Action item: In the text about Dan Bishop, which county's commission did he serve on at the start of his career?

Supplied text:
● ● ● ● ● ● ●

As Republican Dan Bishop campaigns to be North Carolina’s next attorney general, we looked at his voting record and public remarks as a county commissioner, state legislator, and congressman. If elected, he will be the state’s top law enforcement official.

Dan Bishop started his career as a Mecklenburg county commissioner, served as a state legislator for four years, and since 2019, has been a member of Congress. Now, he’s seeking to be North Carolina’s next attorney general.

If he’s elected attorney general, Bishop would be the top law enforcement official in the state, tasked with representing and defending entities of state government in court, working with local law enforcement agencies, and initiating legal action when necessary. 

In a video posted to his campaign website, Bishop says that “North Carolinians deserve a constitutional conservative who will enforce our laws consistently,” but his record, actions, and rhetoric undermine that philosophy and provide a clear idea of how he might govern, if elected.

Here are eight things to know about Dan Bishop.

1. Bishop has long opposed reproductive rights

As both a state legislator and congressman, Bishop has consistently opposed abortion rights and reproductive healthcare in general.

● ● ● ● ● ● ●

Material shown:

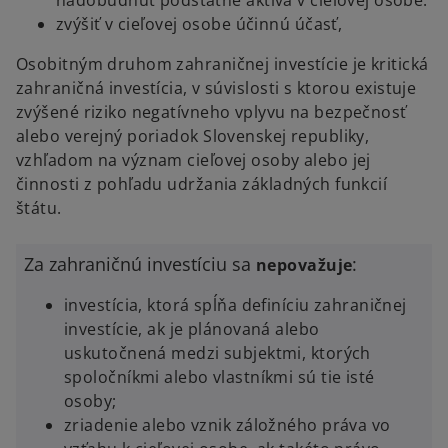
nadobudnúť podstatné aktíva v cieľovej osobe.
zvýšiť v cieľovej osobe účinnú účasť,
Osobitným druhom zahraničnej investície je kritická
zahraničná investícia, v súvislosti s ktorou existuje
zvýšené riziko negatívneho vplyvu na bezpečnosť
alebo verejný poriadok Slovenskej republiky,
vzhľadom na význam cieľovej osoby alebo jej
činnosti z pohľadu udržania základných funkcií
štátu.
Za zahraničnú investíciu sa
:
nepovažuje
investícia, ktorá spĺňa definíciu zahraničnej
investície, ak je plánovaná alebo
uskutočnená medzi subjektmi, ktorých
spoločníkmi alebo vlastníkmi sú tie isté
osoby;
zriadenie alebo vznik záložného práva vo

● ● ● ● ● ● ●

Expected answer: Mecklenburg County